Gastão Reis, colunista de O DIA divulgação

Imagine, caro(a) leitor(a), alguém que criasse um filho reafirmando todo santo dia que o pai não valia nada, que o avô era um pilantra e assim por diante numa verdadeira aula do poder do pensamento negativo. Como ficaria a autoestima do pobre coitado do filho? Na sola do pé, sem dúvida. Pois bem, sem nos darmos conta, estamos fazendo algo semelhante com nossas raízes luso-afro-indígenas. Eu me explico.
Recentemente, tive a oportunidade de assistir, no canal CURTA!, um documentário sobre “Jeitinho”, como sabemos, uma espécie de esporte nacional muito popular para contornar obstáculos. Historiadores, sociólogos, psicólogos, escritores, dentre outros profissionais, emitiam seus pareceres sobre o tema em que predominava algo do tipo descrito no primeiro parágrafo. Estaria TUDO errado desde os tempos coloniais, passando pelo Império, e chegando na desastrada República. Como ficam os fatos diante deste veredito?
Felizmente, pesquisas mais recentes sobre os períodos colonial e imperial estão vindo à tona, com base em dados e sólida documentação. Elas nos fornecem um quadro muito diferente do que realmente aconteceu nesses dois períodos de nossa História. Vamos a eles em breves pinceladas.
No período colonial, até a chegada de Dom João VI, as estimativas de renda real per capita nos colocavam no mesmo nível dos EUA. Na verdade, como diria Roberto Campos, foram as forças de mercado a pleno vapor que deram o tom do dinamismo do período colonial. A imensidão do território impedia na prática o controle da metrópole portuguesa sobre a Economia, realçado em obras como a do marxista Caio Prado
Júnior e a de Oliveira Vianna, monarquista.
Ambos batiam na tecla de que éramos apenas uma Economia agrário-exportadora a serviço do capitalismo internacional, ignorando o dinamismo interno dos 85% do PIB direcionados para o mercado nacional no atendimento à demanda agregada. A obra bem documentada da historiadora norte-americana Rae Jean Dell Flory sobre o período colonial intermediário (1680-1725) confirma o fato.
Mas o golpe mais duro na narrativa da historiografia corrente sobre a estagnação do nosso PIB real per capita no século XIX veio da pesquisa recém-publicada pelos economistas Edmar Bacha, G. A. Tombolo e F. R. Versiani em que demonstram que ele cresceu cerca de 0,9% ao ano ao longo do Império, acompanhando o que acontecia no resto do mundo, exceto nos EUA.

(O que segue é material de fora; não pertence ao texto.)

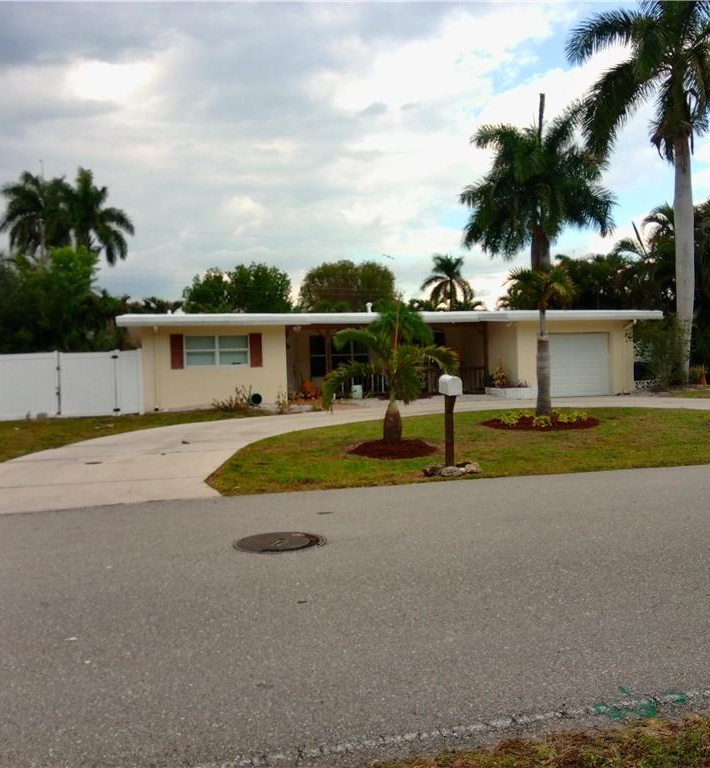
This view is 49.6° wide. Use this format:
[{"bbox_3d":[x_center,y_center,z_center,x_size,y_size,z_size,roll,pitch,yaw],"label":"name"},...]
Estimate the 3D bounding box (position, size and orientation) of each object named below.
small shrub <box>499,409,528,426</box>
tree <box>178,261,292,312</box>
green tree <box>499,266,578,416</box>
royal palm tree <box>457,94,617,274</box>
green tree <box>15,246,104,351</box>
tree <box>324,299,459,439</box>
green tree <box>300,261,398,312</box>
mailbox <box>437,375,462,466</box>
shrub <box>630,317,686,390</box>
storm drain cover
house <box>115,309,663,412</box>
[{"bbox_3d":[3.339,0.706,16.200,0.570,0.380,0.550,-2,2,-15],"label":"small shrub"},{"bbox_3d":[-6.522,-3.195,41.938,5.900,6.900,5.500,-2,2,-15],"label":"tree"},{"bbox_3d":[3.909,-0.901,16.384,1.663,3.191,1.663,-1,2,0],"label":"green tree"},{"bbox_3d":[8.550,-6.621,35.838,7.000,13.600,7.000,-2,2,-15],"label":"royal palm tree"},{"bbox_3d":[-12.230,-2.477,31.933,3.661,6.431,3.661,-1,2,0],"label":"green tree"},{"bbox_3d":[0.539,-0.200,12.000,2.122,2.261,2.122,-1,2,0],"label":"tree"},{"bbox_3d":[-0.482,-3.968,48.906,6.244,7.738,6.244,-1,2,0],"label":"green tree"},{"bbox_3d":[1.260,0.497,10.200,0.200,1.240,0.490,-2,2,-12],"label":"mailbox"},{"bbox_3d":[10.856,-1.130,27.600,1.900,2.500,1.900,-2,2,-15],"label":"shrub"},{"bbox_3d":[-0.623,1.306,6.270,0.717,0.030,0.717,-1,2,0],"label":"storm drain cover"},{"bbox_3d":[0.664,-0.972,29.259,17.765,2.884,10.500,-2,2,-13],"label":"house"}]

Em 5 de novembro de 2019, na Tribuna de Petrópolis, e, em 11 fevereiro de 2019, no Globo online, eu publiquei um artigo intitulado “O precipício da visão”, com título trocado pelo Globo, em que eu fiz uma réplica ao Gustavo Franco em seu artigo no Globo e Estadão, de 27 de janeiro de 2019, em que ele afirmava que a renda real per capita teria crescido apenas 5%, de 1820 a 1900. Em suma, congelou o Império no tempo.
Qual a grande lição de tudo isso? Que o ponto de inflexão para pior de nossa História resultou do fatídico golpe militar de 15 de novembro de 1889. Foi quando nos irmanamos às desditas do presidencialismo latino-americano, jogando fora a herança parlamentarista do legado luso-afro-indígena.